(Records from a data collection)
::::

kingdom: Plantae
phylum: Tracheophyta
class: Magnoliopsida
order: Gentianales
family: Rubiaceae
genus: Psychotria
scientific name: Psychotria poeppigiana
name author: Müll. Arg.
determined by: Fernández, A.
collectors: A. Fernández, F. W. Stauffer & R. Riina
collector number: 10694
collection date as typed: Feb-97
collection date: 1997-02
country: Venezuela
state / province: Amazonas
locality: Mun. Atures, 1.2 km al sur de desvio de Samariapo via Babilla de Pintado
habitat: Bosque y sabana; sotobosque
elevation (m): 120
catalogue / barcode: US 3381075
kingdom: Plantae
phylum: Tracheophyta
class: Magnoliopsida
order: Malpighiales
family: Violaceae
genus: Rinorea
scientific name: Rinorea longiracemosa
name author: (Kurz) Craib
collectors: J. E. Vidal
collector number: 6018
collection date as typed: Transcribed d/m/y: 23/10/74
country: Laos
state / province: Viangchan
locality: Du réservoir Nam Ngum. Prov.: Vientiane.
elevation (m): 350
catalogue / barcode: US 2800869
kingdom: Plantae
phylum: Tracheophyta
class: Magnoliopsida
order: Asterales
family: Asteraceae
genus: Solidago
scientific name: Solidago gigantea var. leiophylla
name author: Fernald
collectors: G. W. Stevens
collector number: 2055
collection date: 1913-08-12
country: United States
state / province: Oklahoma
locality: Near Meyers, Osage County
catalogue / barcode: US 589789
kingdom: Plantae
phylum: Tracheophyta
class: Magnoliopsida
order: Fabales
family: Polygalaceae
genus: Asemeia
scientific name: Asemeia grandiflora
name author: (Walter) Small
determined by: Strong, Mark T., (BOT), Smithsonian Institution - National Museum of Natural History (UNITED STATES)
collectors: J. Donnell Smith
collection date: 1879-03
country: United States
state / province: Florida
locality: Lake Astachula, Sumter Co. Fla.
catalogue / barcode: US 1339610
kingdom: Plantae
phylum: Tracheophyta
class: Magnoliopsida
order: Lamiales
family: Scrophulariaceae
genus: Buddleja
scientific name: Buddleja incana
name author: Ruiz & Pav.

::::

Recast the lines from the start of the records through the line that contains "collector number: 10694" as a two-column CSV with the columns field and value, one row per line. Quote each field, and turn any line breaks inside it into spaces.

◆ Output of the exercise ◆
field,value
"kingdom:","Plantae"
"phylum:","Tracheophyta"
"class:","Magnoliopsida"
"order:","Gentianales"
"family:","Rubiaceae"
"genus:","Psychotria"
"scientific name:","Psychotria poeppigiana"
"name author:","Müll. Arg."
"determined by:","Fernández, A."
"collectors:","A. Fernández, F. W. Stauffer & R. Riina"
"collector number:","10694"